- _TASK OBJECTIVE_
Return only the stretch of the material below that begins with the line containing "Dr. Tarantino was" and ends with the line containing "Dr. Fillor Caushaj was", exactly; both of those lines belong to it.

- _MATERIAL SUPPLIED_

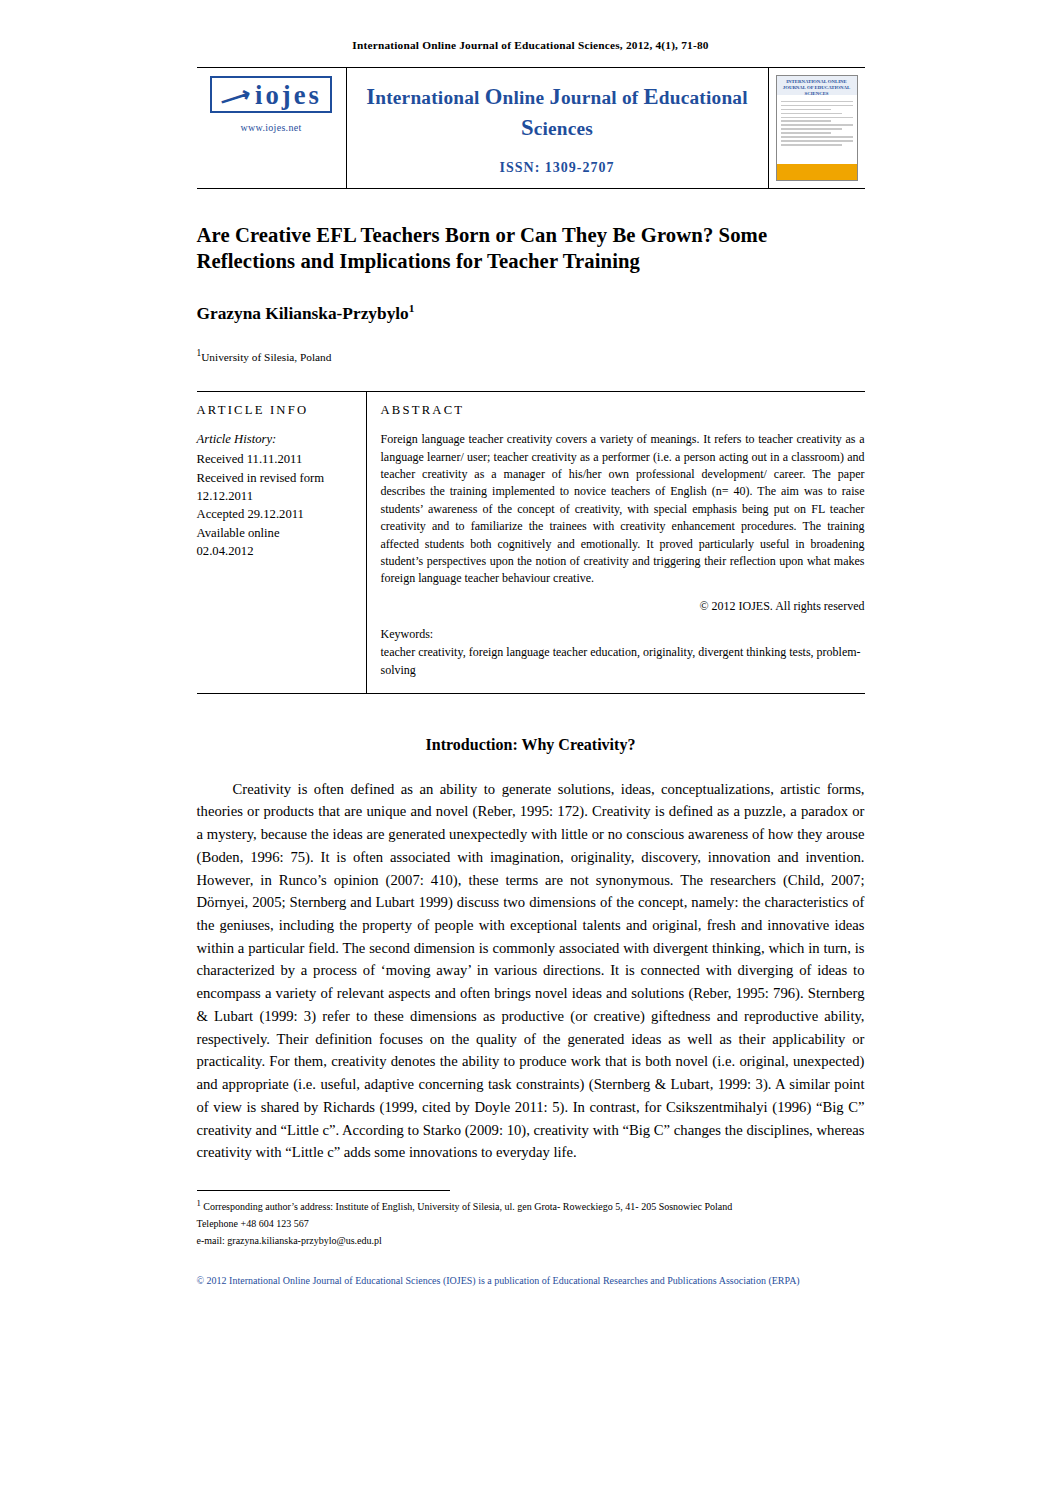International Online Journal of Educational Sciences, 2012, 4(1), 71-80
⟶iojes
www.iojes.net
International Online Journal of Educational Sciences
ISSN: 1309-2707
INTERNATIONAL ONLINE JOURNAL OF EDUCATIONAL SCIENCES
Are Creative EFL Teachers Born or Can They Be Grown? Some Reflections and Implications for Teacher Training
Grazyna Kilianska-Przybylo1
1University of Silesia, Poland
ARTICLE INFO
Article History:
Received 11.11.2011
Received in revised form
12.12.2011
Accepted 29.12.2011
Available online
02.04.2012
ABSTRACT
Foreign language teacher creativity covers a variety of meanings. It refers to teacher creativity as a language learner/ user; teacher creativity as a performer (i.e. a person acting out in a classroom) and teacher creativity as a manager of his/her own professional development/ career. The paper describes the training implemented to novice teachers of English (n= 40). The aim was to raise students’ awareness of the concept of creativity, with special emphasis being put on FL teacher creativity and to familiarize the trainees with creativity enhancement procedures. The training affected students both cognitively and emotionally. It proved particularly useful in broadening student’s perspectives upon the notion of creativity and triggering their reflection upon what makes foreign language teacher behaviour creative.
© 2012 IOJES. All rights reserved
Keywords:
teacher creativity, foreign language teacher education, originality, divergent thinking tests, problem- solving
Introduction: Why Creativity?
Creativity is often defined as an ability to generate solutions, ideas, conceptualizations, artistic forms, theories or products that are unique and novel (Reber, 1995: 172). Creativity is defined as a puzzle, a paradox or a mystery, because the ideas are generated unexpectedly with little or no conscious awareness of how they arouse (Boden, 1996: 75). It is often associated with imagination, originality, discovery, innovation and invention. However, in Runco’s opinion (2007: 410), these terms are not synonymous. The researchers (Child, 2007; Dörnyei, 2005; Sternberg and Lubart 1999) discuss two dimensions of the concept, namely: the characteristics of the geniuses, including the property of people with exceptional talents and original, fresh and innovative ideas within a particular field. The second dimension is commonly associated with divergent thinking, which in turn, is characterized by a process of ‘moving away’ in various directions. It is connected with diverging of ideas to encompass a variety of relevant aspects and often brings novel ideas and solutions (Reber, 1995: 796). Sternberg & Lubart (1999: 3) refer to these dimensions as productive (or creative) giftedness and reproductive ability, respectively. Their definition focuses on the quality of the generated ideas as well as their applicability or practicality. For them, creativity denotes the ability to produce work that is both novel (i.e. original, unexpected) and appropriate (i.e. useful, adaptive concerning task constraints) (Sternberg & Lubart, 1999: 3). A similar point of view is shared by Richards (1999, cited by Doyle 2011: 5). In contrast, for Csikszentmihalyi (1996) “Big C” creativity and “Little c”. According to Starko (2009: 10), creativity with “Big C” changes the disciplines, whereas creativity with “Little c” adds some innovations to everyday life.
1 Corresponding author’s address: Institute of English, University of Silesia, ul. gen Grota- Roweckiego 5, 41- 205 Sosnowiec Poland
Telephone +48 604 123 567
e-mail: grazyna.kilianska-przybylo@us.edu.pl
© 2012 International Online Journal of Educational Sciences (IOJES) is a publication of Educational Researches and Publications Association (ERPA)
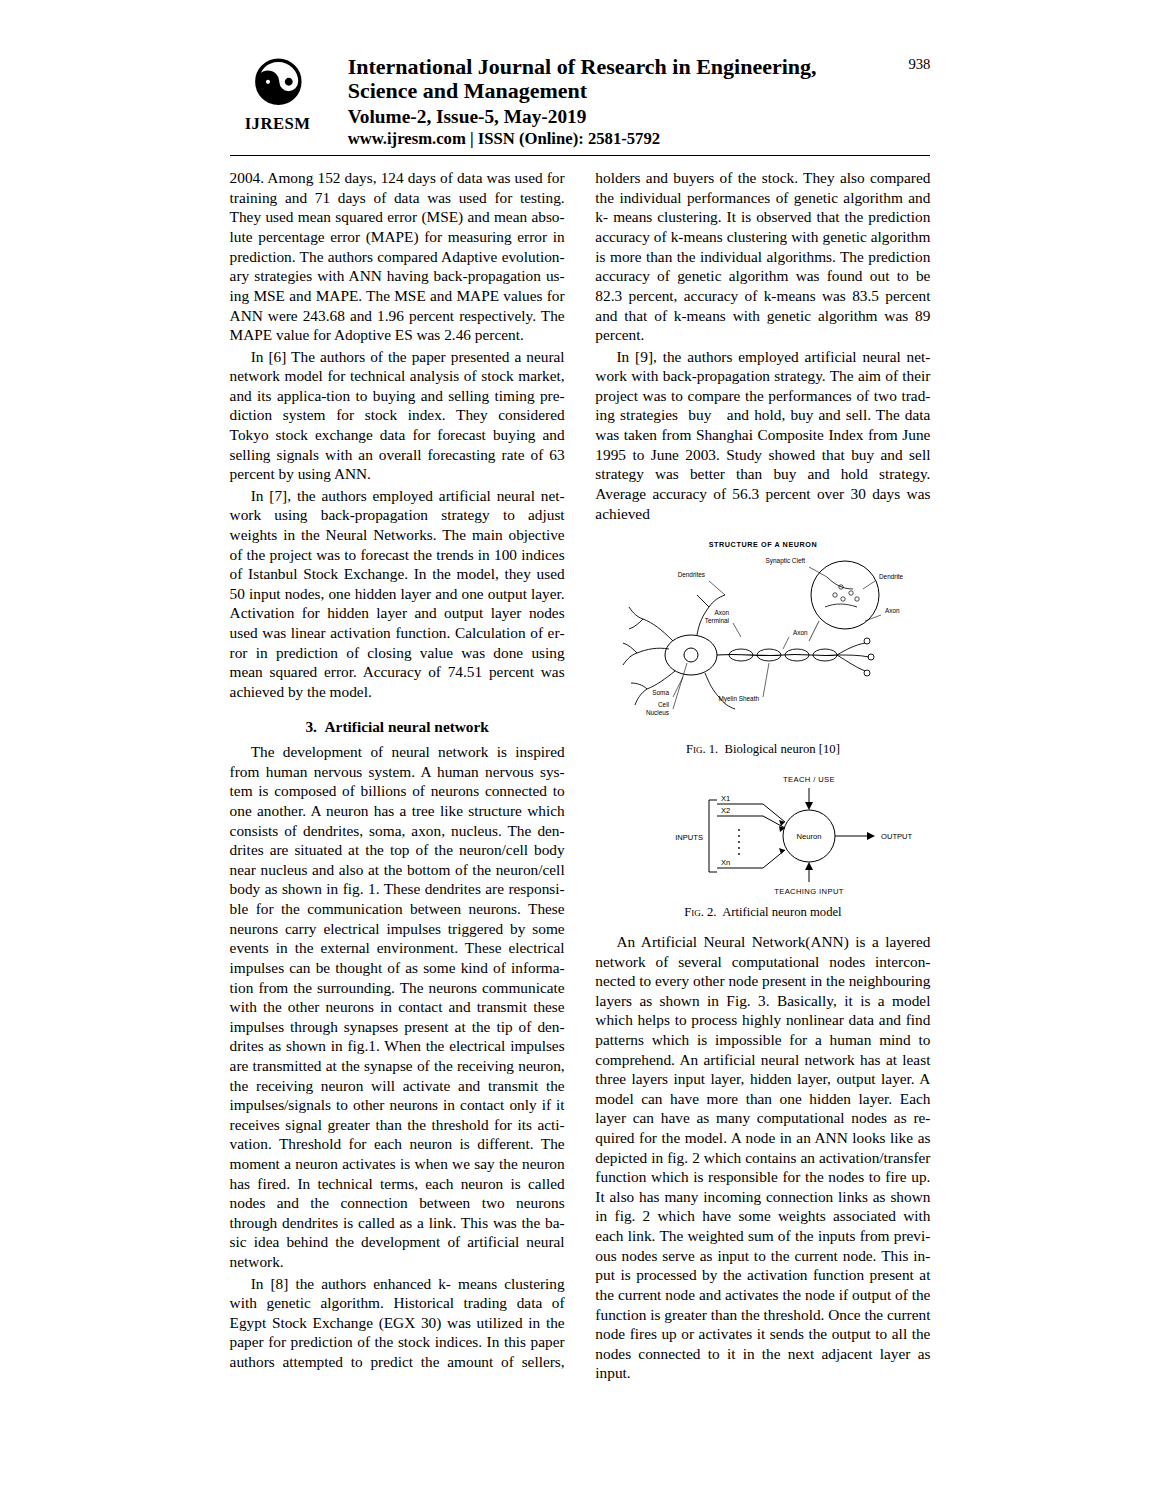☯ IJRESM
International Journal of Research in Engineering, Science and Management
Volume-2, Issue-5, May-2019
www.ijresm.com | ISSN (Online): 2581-5792
938
2004. Among 152 days, 124 days of data was used for training and 71 days of data was used for testing. They used mean squared error (MSE) and mean absolute percentage error (MAPE) for measuring error in prediction. The authors compared Adaptive evolutionary strategies with ANN having back-propagation using MSE and MAPE. The MSE and MAPE values for ANN were 243.68 and 1.96 percent respectively. The MAPE value for Adoptive ES was 2.46 percent.
In [6] The authors of the paper presented a neural network model for technical analysis of stock market, and its applica-tion to buying and selling timing prediction system for stock index. They considered Tokyo stock exchange data for forecast buying and selling signals with an overall forecasting rate of 63 percent by using ANN.
In [7], the authors employed artificial neural network using back-propagation strategy to adjust weights in the Neural Networks. The main objective of the project was to forecast the trends in 100 indices of Istanbul Stock Exchange. In the model, they used 50 input nodes, one hidden layer and one output layer. Activation for hidden layer and output layer nodes used was linear activation function. Calculation of error in prediction of closing value was done using mean squared error. Accuracy of 74.51 percent was achieved by the model.
3. Artificial neural network
The development of neural network is inspired from human nervous system. A human nervous system is composed of billions of neurons connected to one another. A neuron has a tree like structure which consists of dendrites, soma, axon, nucleus. The dendrites are situated at the top of the neuron/cell body near nucleus and also at the bottom of the neuron/cell body as shown in fig. 1. These dendrites are responsible for the communication between neurons. These neurons carry electrical impulses triggered by some events in the external environment. These electrical impulses can be thought of as some kind of information from the surrounding. The neurons communicate with the other neurons in contact and transmit these impulses through synapses present at the tip of dendrites as shown in fig.1. When the electrical impulses are transmitted at the synapse of the receiving neuron, the receiving neuron will activate and transmit the impulses/signals to other neurons in contact only if it receives signal greater than the threshold for its activation. Threshold for each neuron is different. The moment a neuron activates is when we say the neuron has fired. In technical terms, each neuron is called nodes and the connection between two neurons through dendrites is called as a link. This was the basic idea behind the development of artificial neural network.
In [8] the authors enhanced k- means clustering with genetic algorithm. Historical trading data of Egypt Stock Exchange (EGX 30) was utilized in the paper for prediction of the stock indices. In this paper authors attempted to predict the amount of sellers, holders and buyers of the stock. They also compared the individual performances of genetic algorithm and k- means clustering. It is observed that the prediction accuracy of k-means clustering with genetic algorithm is more than the individual algorithms. The prediction accuracy of genetic algorithm was found out to be 82.3 percent, accuracy of k-means was 83.5 percent and that of k-means with genetic algorithm was 89 percent.
In [9], the authors employed artificial neural network with back-propagation strategy. The aim of their project was to compare the performances of two trading strategies buy and hold, buy and sell. The data was taken from Shanghai Composite Index from June 1995 to June 2003. Study showed that buy and sell strategy was better than buy and hold strategy. Average accuracy of 56.3 percent over 30 days was achieved
STRUCTURE OF A NEURON Dendrites Synaptic Cleft Dendrite Axon Axon Terminal Axon Soma Cell Nucleus Myelin Sheath
Fig. 1. Biological neuron [10]
TEACH / USE Neuron INPUTS X1 X2 Xn TEACHING INPUT OUTPUT
Fig. 2. Artificial neuron model
An Artificial Neural Network(ANN) is a layered network of several computational nodes interconnected to every other node present in the neighbouring layers as shown in Fig. 3. Basically, it is a model which helps to process highly nonlinear data and find patterns which is impossible for a human mind to comprehend. An artificial neural network has at least three layers input layer, hidden layer, output layer. A model can have more than one hidden layer. Each layer can have as many computational nodes as required for the model. A node in an ANN looks like as depicted in fig. 2 which contains an activation/transfer function which is responsible for the nodes to fire up. It also has many incoming connection links as shown in fig. 2 which have some weights associated with each link. The weighted sum of the inputs from previous nodes serve as input to the current node. This input is processed by the activation function present at the current node and activates the node if output of the function is greater than the threshold. Once the current node fires up or activates it sends the output to all the nodes connected to it in the next adjacent layer as input.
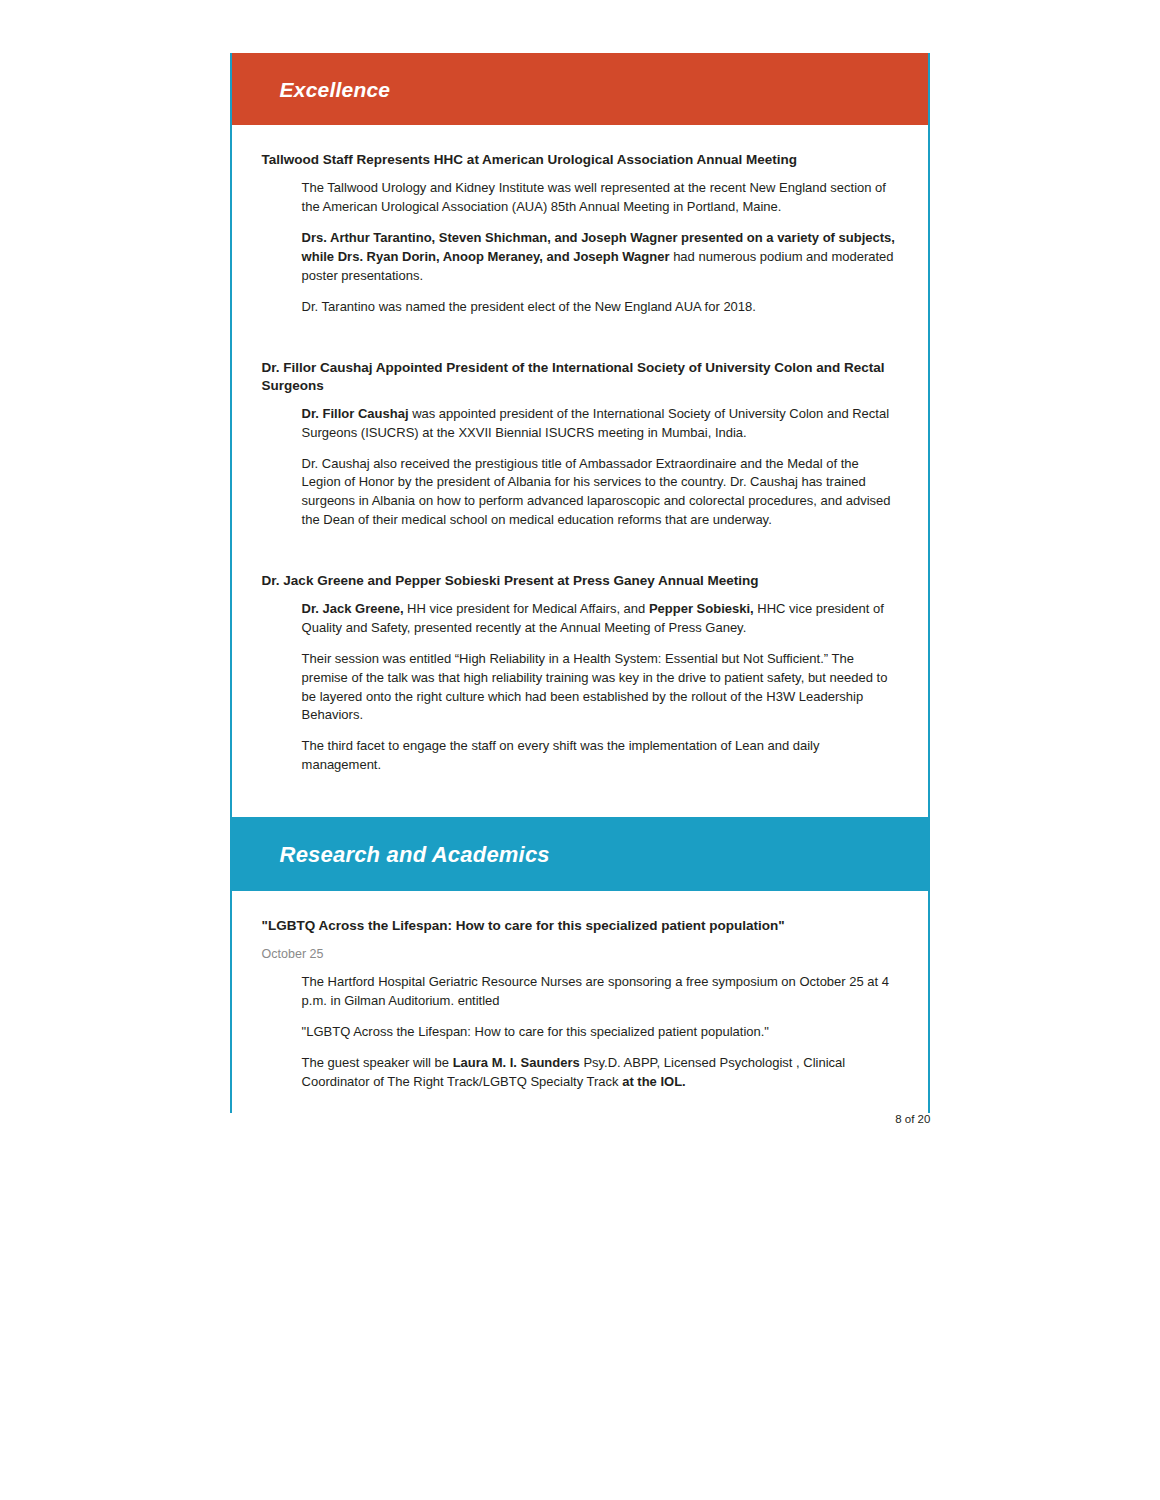Excellence
Tallwood Staff Represents HHC at American Urological Association Annual Meeting
The Tallwood Urology and Kidney Institute was well represented at the recent New England section of the American Urological Association (AUA) 85th Annual Meeting in Portland, Maine.
Drs. Arthur Tarantino, Steven Shichman, and Joseph Wagner presented on a variety of subjects, while Drs. Ryan Dorin, Anoop Meraney, and Joseph Wagner had numerous podium and moderated poster presentations.
Dr. Tarantino was named the president elect of the New England AUA for 2018.
Dr. Fillor Caushaj Appointed President of the International Society of University Colon and Rectal Surgeons
Dr. Fillor Caushaj was appointed president of the International Society of University Colon and Rectal Surgeons (ISUCRS) at the XXVII Biennial ISUCRS meeting in Mumbai, India.
Dr. Caushaj also received the prestigious title of Ambassador Extraordinaire and the Medal of the Legion of Honor by the president of Albania for his services to the country. Dr. Caushaj has trained surgeons in Albania on how to perform advanced laparoscopic and colorectal procedures, and advised the Dean of their medical school on medical education reforms that are underway.
Dr. Jack Greene and Pepper Sobieski Present at Press Ganey Annual Meeting
Dr. Jack Greene, HH vice president for Medical Affairs, and Pepper Sobieski, HHC vice president of Quality and Safety, presented recently at the Annual Meeting of Press Ganey.
Their session was entitled “High Reliability in a Health System: Essential but Not Sufficient.” The premise of the talk was that high reliability training was key in the drive to patient safety, but needed to be layered onto the right culture which had been established by the rollout of the H3W Leadership Behaviors.
The third facet to engage the staff on every shift was the implementation of Lean and daily management.
Research and Academics
"LGBTQ Across the Lifespan: How to care for this specialized patient population"
October 25
The Hartford Hospital Geriatric Resource Nurses are sponsoring a free symposium on October 25 at 4 p.m. in Gilman Auditorium. entitled
"LGBTQ Across the Lifespan: How to care for this specialized patient population."
The guest speaker will be Laura M. I. Saunders Psy.D. ABPP, Licensed Psychologist , Clinical Coordinator of The Right Track/LGBTQ Specialty Track at the IOL.
8 of 20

- _TASK OUTPUT_
Dr. Tarantino was named the president elect of the New England AUA for 2018.
Dr. Fillor Caushaj Appointed President of the International Society of University Colon and Rectal Surgeons
Dr. Fillor Caushaj was appointed president of the International Society of University Colon and Rectal Surgeons (ISUCRS) at the XXVII Biennial ISUCRS meeting in Mumbai, India.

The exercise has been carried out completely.